Former Columbia city councilman pleads guilty to tax charges - wistv.com - Columbia, South Carolina

Former Columbia city councilman pleads guilty to tax charges

Former councilman Brian DeQuincey Newman turned himself in Tuesday morning. Former councilman Brian DeQuincey Newman turned himself in Tuesday morning.
Councilman Kelvin Washington also turned himself in on Tuesday. Councilman Kelvin Washington also turned himself in on Tuesday.
RICHLAND COUNTY, SC (WIS) -

Two Midlands politicians have turned themselves in on charges that arose during a separate South Carolina Department of Revenue investigation into administration of the Penny Transportation Tax.

Former Columbia City Councilman Brian DeQuincey Newman turned himself into the Alvin S. Glenn Detention Center Tuesday morning. The SC Department of Revenue stated that Newman is charged with two counts of failure to file a tax return for 2012 and 2013, and failed to report approximately $201,179 of his income.

"Brian admitted that he made a mistake. I mean we all do that," attorney Bakari Sellers said. "You may say we all do our taxes but we also make mistakes. And one of the things that Pete and I had to do was put our client in the best possible situation. When he found out about it we turned him in, he wanted to take full responsibility so we pled him today and he's ready to move on with his life."

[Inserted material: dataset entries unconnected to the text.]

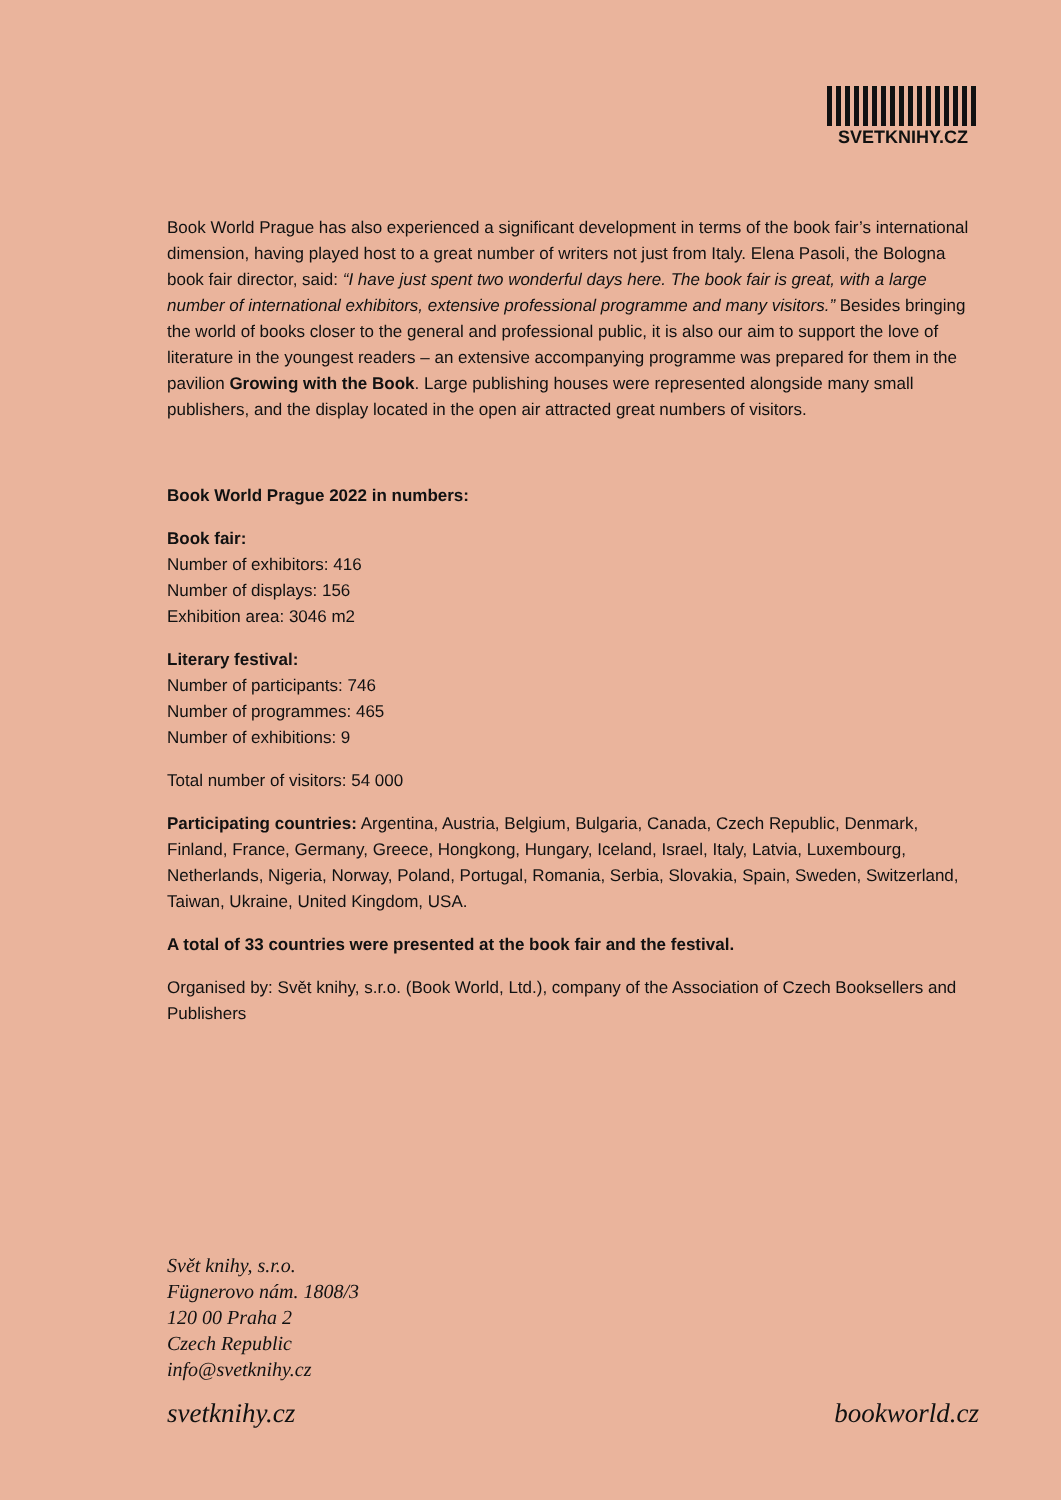SVETKNIHY.CZ
Book World Prague has also experienced a significant development in terms of the book fair’s international dimension, having played host to a great number of writers not just from Italy. Elena Pasoli, the Bologna book fair director, said: “I have just spent two wonderful days here. The book fair is great, with a large number of international exhibitors, extensive professional programme and many visitors.” Besides bringing the world of books closer to the general and professional public, it is also our aim to support the love of literature in the youngest readers – an extensive accompanying programme was prepared for them in the pavilion Growing with the Book. Large publishing houses were represented alongside many small publishers, and the display located in the open air attracted great numbers of visitors.
Book World Prague 2022 in numbers:
Book fair:
Number of exhibitors: 416
Number of displays: 156
Exhibition area: 3046 m2
Literary festival:
Number of participants: 746
Number of programmes: 465
Number of exhibitions: 9
Total number of visitors: 54 000
Participating countries: Argentina, Austria, Belgium, Bulgaria, Canada, Czech Republic, Denmark, Finland, France, Germany, Greece, Hongkong, Hungary, Iceland, Israel, Italy, Latvia, Luxembourg, Netherlands, Nigeria, Norway, Poland, Portugal, Romania, Serbia, Slovakia, Spain, Sweden, Switzerland, Taiwan, Ukraine, United Kingdom, USA.
A total of 33 countries were presented at the book fair and the festival.
Organised by: Svět knihy, s.r.o. (Book World, Ltd.), company of the Association of Czech Booksellers and Publishers
Svět knihy, s.r.o.
Fügnerovo nám. 1808/3
120 00 Praha 2
Czech Republic
info@svetknihy.cz
svetknihy.cz bookworld.cz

Current Richland County Councilman Kelvin Washington also turned himself in and was charged with three counts of willful failure to file a tax return. Washington reportedly failed to file state tax returns for 2012, 2013, and 2014, failing to report a total of $426,776 of income during those years. 

Both appeared in bond hearings Tuesday morning and both were released on personal recognizance bonds. 

Washington was given a $15,000 bond and was immediately free to go because he has no criminal record and was not deemed a flight risk. 

Newman, who was flanked by three attorneys -- including Sellers -- was released on a $10,000 bond. He appeared in court on Tuesday and plead guilty to the charges. He received no jail time. Instead, Newman was sentenced to years probation suspended to six months once he pays almost $11,000 in back taxes and court costs. 

"These are personal tax issues, nothing to do with the penny tax. This is not a penny tax issue," Sellers said. "He did not violate the public trust."

Newman released a statement saying he has cooperated with the Department of Revenue and that he takes full responsibility for his actions and that he did not "jeopardize the integrity" of his position on council.

"I recognize the gravity of my mistake and plan to do everything in my power to make this right and to avoid making mistakes in the future," the statement said.

Last month the Department of Revenue notified county leaders of the results of an audit of the Richland County Penny Tax Program and found "multiple instances of illegal activity by individuals and/or companies associated with the Penny Program." County Council leaders say they needed clarification from the DOR on some of the findings.  

The review brought up three areas of concern: the procurement of the Project Development team, which, according to the letter, "raises questions of potential public corruption and fraud;" several instances of illegal activity by people and companies associated with the program; and certain expenditures that fall outside state and county law.

Richland County voters narrowly approved the controversial penny tax in 2012 to fund various transportation-related projects countywide

The DOR did not name names that are the continued focus of their investigation, but says that investigation is within the scope of the department's mission. Other matters alleged by DOR are not and, for that reason, SLED has been involved in this investigation.

The DOR cites improper payment of more than $619,000 for services through the county's Small Local Business Enterprise program. The DOR says that spending is not specifically for transportation projects as required by law.

The investigation included questionable spending of as much $3 million to hire two PR firms to handle public information about penny projects over a 5-year period.

As of Nov. 19 more than $68.2 million had been spent under the penny tax program.

Richland County Council released a statement on the matter saying they will continue to cooperate with DOR's investigation and that Washington will be "dealt with by the proper authorities."

"If there is any required action by Richland County Council, we are prepared to call a meeting and act accordingly," the statement said.

Neither Washington or Newman have been directly charged in the investigation into the tax program.